Tshering Namgyal | Mongar

Usually around this time, members of Geza Duejung tshogpa, one of the farmers’ groups in Saling gewog are busy in early maize cultivation. But they are into a different business venture this time. 

A 19-member group from Jangdung village has planted chillies on three-acre paddy fields. 

The group started raising nursery in October and transplanted on December 16.

One of the members, Dawa Yezer said that the winter chilli was being cultivated on trial to cater to the chilli demand. 

The group is planning to cultivate 25 acres of paddy fields that belong to Mongar dratshang if the trial becomes a success. 

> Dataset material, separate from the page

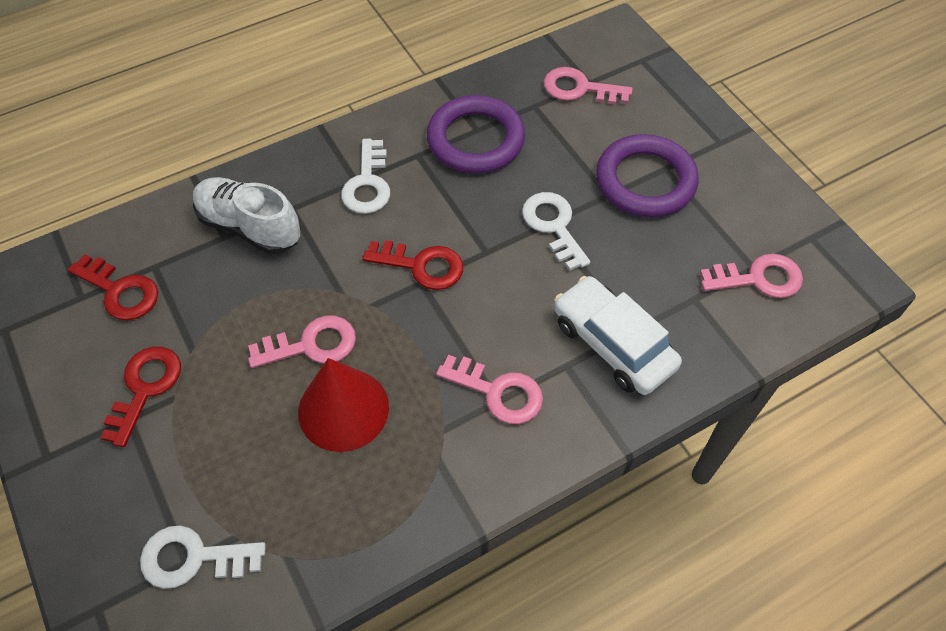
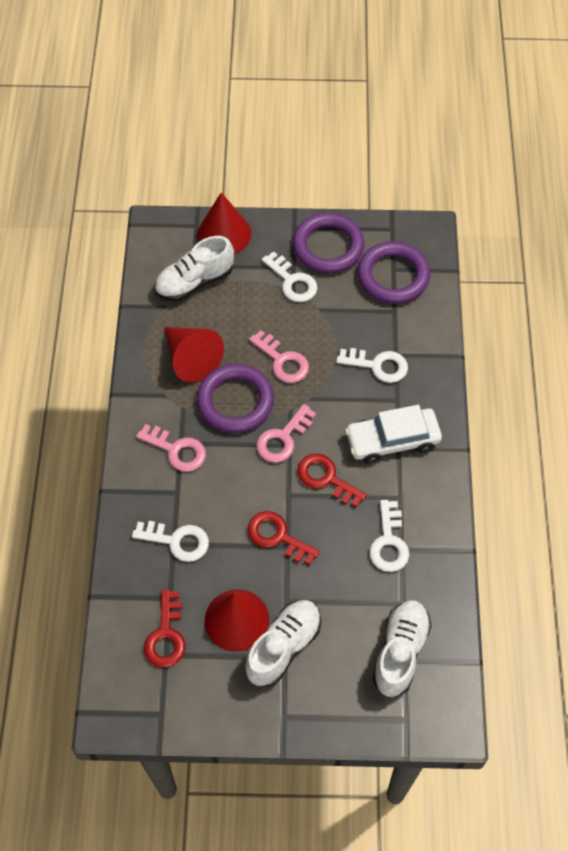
pink key: 4 -> 3
purple ring: 2 -> 3
red cone: 1 -> 3
white key: 3 -> 4
white shoe: 1 -> 3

The group has also carried out protected cultivation of tomatoes in a greenhouse.

Tsenzabi-Masangdaza chiwog tshogpa, Sonam Dema, who is also a member of the group, said the group would encourage farmers from neighbouring villages to grow chilli. 

To address the chilli shortage and cater to the rising demand for chilli, Mongar dzongkhag has identified three such sites in the gewogs through the economic contingency plan. 

Dzongkhag agriculture officer, Kunzang Tshering said winter chillies are also cultivated in two acres in Yangbari in Gongdue gewog, one and a half acres in Yayung, Dramitse and around 10 acres in Tsakaling gewog.

He said that winter chilli cultivation was delayed this time because the three identified areas in the low alleviation were paddy fields. Paddy harvest ended only in the first week of December.

He said that dzongkhag would initiate early plantation from the next season. “We’re looking for dry land in the low alleviation for next winter chilli plantation so that the farmers could transplant latest by the third week of September and harvest in January,” he said. 

He said Mongar produces chillies almost round the year but the only shortage is between January to March. The dzongkhag aims to fill that gap. 

The dzongkhag and Agriculture Research Development Center, Wengkhar provide technical and material support to the farmers’ groups.